To use a generation backend:

from nemo_rl.algorithms.utils import get_tokenizer
from nemo_rl.distributed.virtual_cluster import RayVirtualCluster
from nemo_rl.distributed.batched_data_dict import BatchedDataDict
from nemo_rl.models.generation.interfaces import configure_generation_config
from nemo_rl.models.generation.vllm import VllmGeneration, VllmConfig

# Set up the configuration
config = VllmConfig(
    model_name="Qwen/Qwen2.5-1.5B",
    max_new_tokens=100,
    temperature=0.7,
    top_p=1,
    top_k=None,
    backend="vllm",
    vllm_cfg={
        "tensor_parallel_size": 1,
        "gpu_memory_utilization": 0.8,
        "max_model_len": 2048,
    }
)

# Configure config with tokenizer
tokenizer = get_tokenizer(config["model_name"])
config = configure_generation_config(config, tokenizer)

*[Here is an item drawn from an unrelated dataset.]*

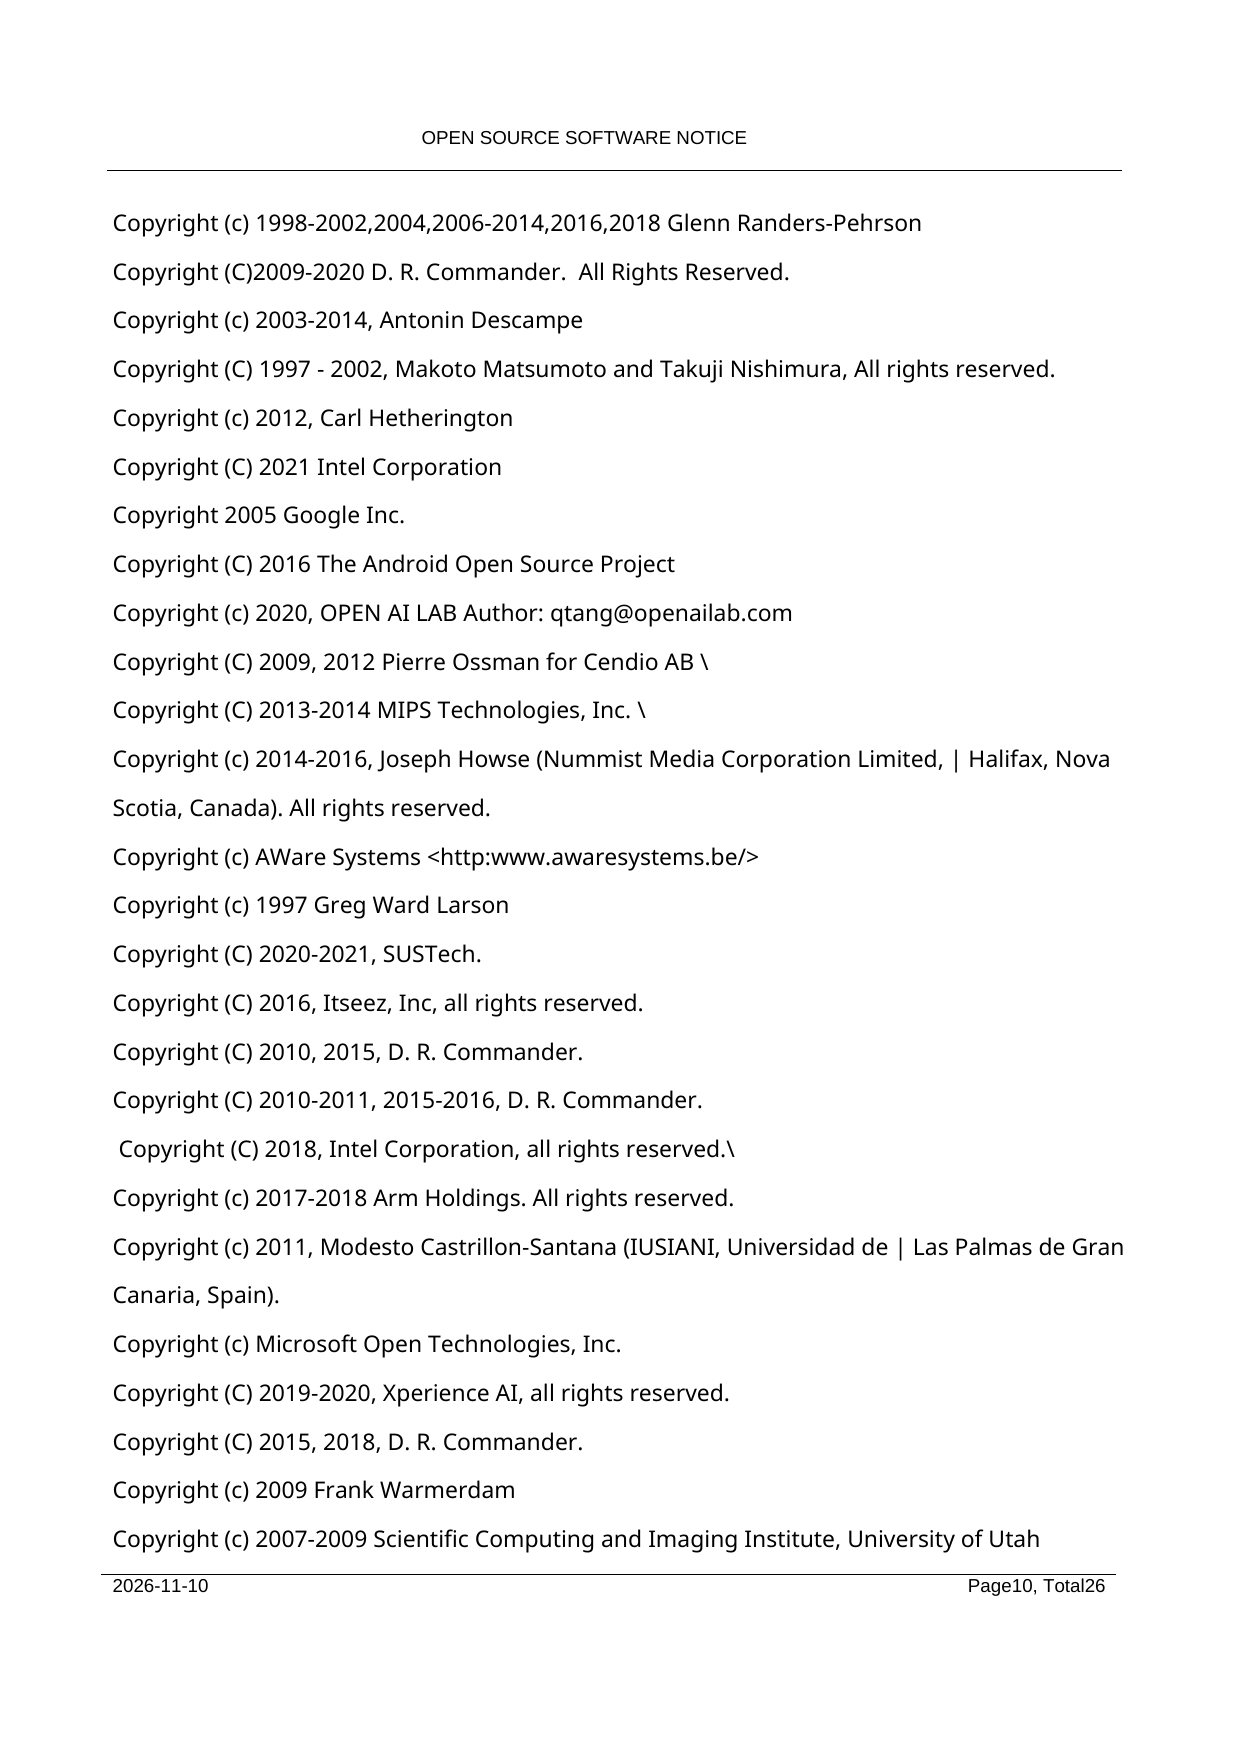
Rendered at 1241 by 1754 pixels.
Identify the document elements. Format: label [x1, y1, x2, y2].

text [112, 206, 1128, 1555]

# Initialize the cluster and generation backend
cluster = RayVirtualCluster(...)
generator = VllmGeneration(cluster, config)

# Prepare input data
input_data = BatchedDataDict(...)

# Generate text
generator.prepare_for_generation()
output = generator.generate(input_data, greedy=False)
generator.finish_generation()

Extend with New Backends#

To add a new generation backend:

  1. Create a new class that implements GenerationInterface.

  2. Implement the required methods: generate, prepare_for_generation, and finish_generation.

  3. Ensure your implementation works with the standard GenerationConfig and GenerationDatumSpec structures.

  4. Register your backend with the system (if needed) to make it accessible.

This modular design allows for easy extension with new backends while maintaining a consistent interface for the rest of the system.